The Science Journal of the American Association for Respiratory Care

2004 OPEN FORUM Abstracts


by Shyan Sun, MD, Robert Tero, RRT, Saint Barnabas Medical Center, Livingston, N J.

Purpose: To determine the safety and efficacy of the Vapotherm™2000i high flow nasal cannula in the neonatal population. Method: Data was collected on neonates while being treated with the Vapotherm system. Neonates with respiratory compromise, apnea of prematurity, and premature lungs were treated using supplemental oxygen and high humidity by water vapor. Vapotherm was used either as a primary treatment for mild to moderate cases of respiratory distress syndrome in lieu of traditional nasal CPAP or as a post mechanical ventilation (post-extubation) treatment in place of nasal CPAP. Results: We treated and recorded data on 109 neonates during 2002 and 2003. Total days of treatment are 2070 days or 5.7 years of therapy time equivalents. Patient weights are:

Weight grams Number of Neonates
< 500 3
501 - 750 32
751 - 1000 27
1001 - 1250 20
1251 - 1500 10
> 1500 17
Total 109

Average individual patient time on Vapotherm in 2002 is 30 days ± 13 and 2003 is 18 ± 15 days. During treatment there were no evidence of barotrauma, CPAP belly, or nosocomial infection.

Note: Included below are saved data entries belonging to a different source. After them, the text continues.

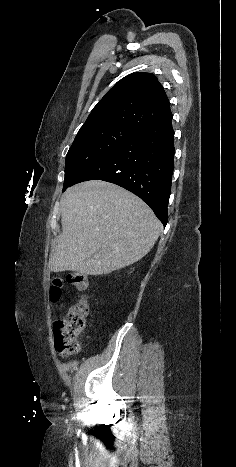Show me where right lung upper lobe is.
<instances>
[{"instance_id":"right-lung-upper-lobe-1","label":"right lung upper lobe","mask_w":236,"mask_h":467,"mask_svg":"<svg viewBox=\"0 0 236 467\" xmlns=\"http://www.w3.org/2000/svg\"><path fill=\"white\" fill-rule=\"evenodd\" d=\"M171 115L167 95L155 75L132 73L104 95L79 132L103 125H120L139 132Z\"/></svg>"}]
</instances>
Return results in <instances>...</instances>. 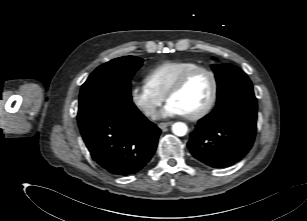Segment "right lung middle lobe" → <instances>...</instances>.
<instances>
[{"label":"right lung middle lobe","instance_id":"1","mask_svg":"<svg viewBox=\"0 0 307 221\" xmlns=\"http://www.w3.org/2000/svg\"><path fill=\"white\" fill-rule=\"evenodd\" d=\"M135 56L113 59L99 66L82 85L79 97L78 124L82 128L103 115H118L135 109L130 80L142 66Z\"/></svg>","mask_w":307,"mask_h":221}]
</instances>
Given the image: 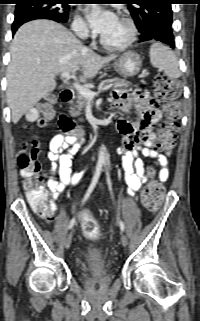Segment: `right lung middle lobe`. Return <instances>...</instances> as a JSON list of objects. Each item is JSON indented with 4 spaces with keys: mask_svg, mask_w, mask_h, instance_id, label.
<instances>
[{
    "mask_svg": "<svg viewBox=\"0 0 200 321\" xmlns=\"http://www.w3.org/2000/svg\"><path fill=\"white\" fill-rule=\"evenodd\" d=\"M69 3V0H23L17 3L15 16L26 12H45L65 23L70 10Z\"/></svg>",
    "mask_w": 200,
    "mask_h": 321,
    "instance_id": "dd1d6c3e",
    "label": "right lung middle lobe"
}]
</instances>
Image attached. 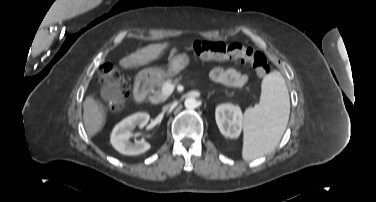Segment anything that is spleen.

There were three deaths not associated with respiratory complications rather due to sepsis and multiple organ failure onsets from birth. There was no nasal trauma noted and flow rates ranged from 2 – 8 lpm. Diameter of the nasal cannula is 2 mm. No nasal mucus plugging was noted. Discussion: High flow nasal cannula via the Vapotherm delivering supplement breathing gas is a safe adjunct to the respiratory support of the pre-term infant. Gas is delivered at BTPS in the form of water vapor which is at equilibrium with the lung in water content (44 mg/L) and partial pressure (47 mmHg). The small NC allows for an open flow system unlike nasal CPAP reducing the risk of iatrogenic injury to the patient. Conclusion: These results indicate that Vapotherm is a safe and effective adjunct to support infants with respiratory compromise.

“Partial funding was provided by Vapotherm for this study”.